* Dataset section:
────────────────────
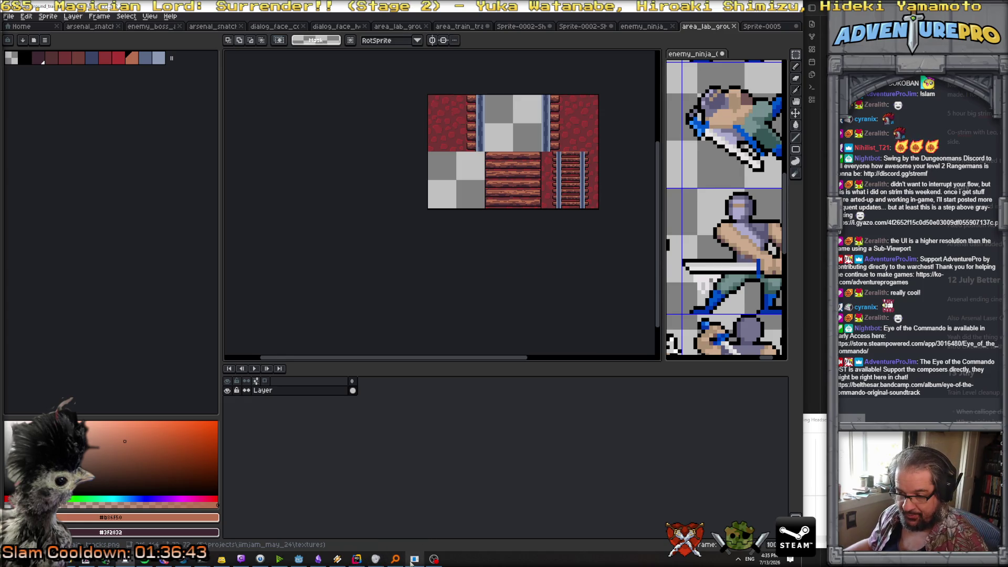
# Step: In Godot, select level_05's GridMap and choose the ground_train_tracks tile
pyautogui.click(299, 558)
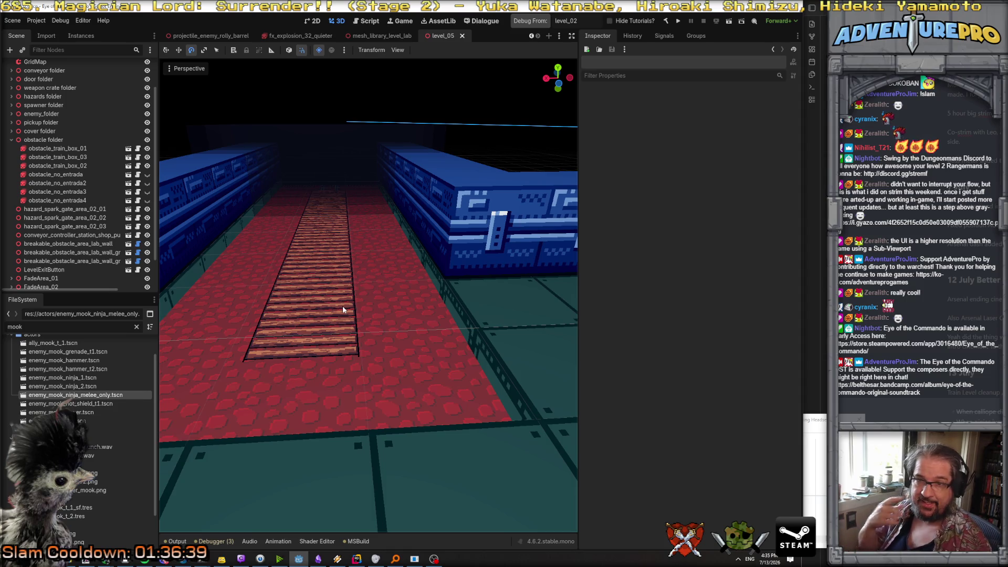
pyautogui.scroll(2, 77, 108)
────────────────────
* Work item:
Return all the data above as written, leaving out only the pictures.

* Completed task:
# Step: In Godot, select level_05's GridMap and choose the ground_train_tracks tile
pyautogui.click(299, 558)
pyautogui.scroll(2, 77, 108)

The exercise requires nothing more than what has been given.